### [WHAT IS NEEDED]
The whole of the data is to be reproduced exactly.

### [Recorded data]
::::::::::

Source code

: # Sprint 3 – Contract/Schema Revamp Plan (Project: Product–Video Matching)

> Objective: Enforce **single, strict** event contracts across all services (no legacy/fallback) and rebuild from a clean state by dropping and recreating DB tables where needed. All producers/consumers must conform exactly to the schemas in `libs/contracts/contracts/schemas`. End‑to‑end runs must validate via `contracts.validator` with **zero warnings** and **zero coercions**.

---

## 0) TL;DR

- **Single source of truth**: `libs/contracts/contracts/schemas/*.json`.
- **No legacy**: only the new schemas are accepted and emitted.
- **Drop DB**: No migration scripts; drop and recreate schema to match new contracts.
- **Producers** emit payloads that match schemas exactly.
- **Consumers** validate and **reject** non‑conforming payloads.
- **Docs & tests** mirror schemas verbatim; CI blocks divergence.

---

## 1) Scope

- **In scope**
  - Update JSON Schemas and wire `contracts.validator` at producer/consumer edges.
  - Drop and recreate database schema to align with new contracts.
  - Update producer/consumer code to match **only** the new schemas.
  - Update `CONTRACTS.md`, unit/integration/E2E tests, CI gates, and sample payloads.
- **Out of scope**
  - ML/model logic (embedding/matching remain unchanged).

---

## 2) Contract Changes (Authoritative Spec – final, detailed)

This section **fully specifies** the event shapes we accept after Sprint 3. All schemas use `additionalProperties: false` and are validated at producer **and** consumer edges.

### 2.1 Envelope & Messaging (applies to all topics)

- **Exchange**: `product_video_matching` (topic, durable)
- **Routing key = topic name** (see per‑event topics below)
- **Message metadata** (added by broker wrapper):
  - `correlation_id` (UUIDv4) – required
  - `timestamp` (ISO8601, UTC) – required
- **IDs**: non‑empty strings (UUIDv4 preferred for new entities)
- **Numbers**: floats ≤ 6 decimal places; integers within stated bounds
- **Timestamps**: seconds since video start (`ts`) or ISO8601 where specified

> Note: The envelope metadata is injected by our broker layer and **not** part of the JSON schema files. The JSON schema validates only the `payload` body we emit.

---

::::::::::

### [RESULT OF THIS EXERCISE]
Source code

: # Sprint 3 – Contract/Schema Revamp Plan (Project: Product–Video Matching)

> Objective: Enforce **single, strict** event contracts across all services (no legacy/fallback) and rebuild from a clean state by dropping and recreating DB tables where needed. All producers/consumers must conform exactly to the schemas in `libs/contracts/contracts/schemas`. End‑to‑end runs must validate via `contracts.validator` with **zero warnings** and **zero coercions**.

---

## 0) TL;DR

- **Single source of truth**: `libs/contracts/contracts/schemas/*.json`.
- **No legacy**: only the new schemas are accepted and emitted.
- **Drop DB**: No migration scripts; drop and recreate schema to match new contracts.
- **Producers** emit payloads that match schemas exactly.
- **Consumers** validate and **reject** non‑conforming payloads.
- **Docs & tests** mirror schemas verbatim; CI blocks divergence.

---

## 1) Scope

- **In scope**
  - Update JSON Schemas and wire `contracts.validator` at producer/consumer edges.
  - Drop and recreate database schema to align with new contracts.
  - Update producer/consumer code to match **only** the new schemas.
  - Update `CONTRACTS.md`, unit/integration/E2E tests, CI gates, and sample payloads.
- **Out of scope**
  - ML/model logic (embedding/matching remain unchanged).

---

## 2) Contract Changes (Authoritative Spec – final, detailed)

This section **fully specifies** the event shapes we accept after Sprint 3. All schemas use `additionalProperties: false` and are validated at producer **and** consumer edges.

### 2.1 Envelope & Messaging (applies to all topics)

- **Exchange**: `product_video_matching` (topic, durable)
- **Routing key = topic name** (see per‑event topics below)
- **Message metadata** (added by broker wrapper):
  - `correlation_id` (UUIDv4) – required
  - `timestamp` (ISO8601, UTC) – required
- **IDs**: non‑empty strings (UUIDv4 preferred for new entities)
- **Numbers**: floats ≤ 6 decimal places; integers within stated bounds
- **Timestamps**: seconds since video start (`ts`) or ISO8601 where specified

> Note: The envelope metadata is injected by our broker layer and **not** part of the JSON schema files. The JSON schema validates only the `payload` body we emit.

---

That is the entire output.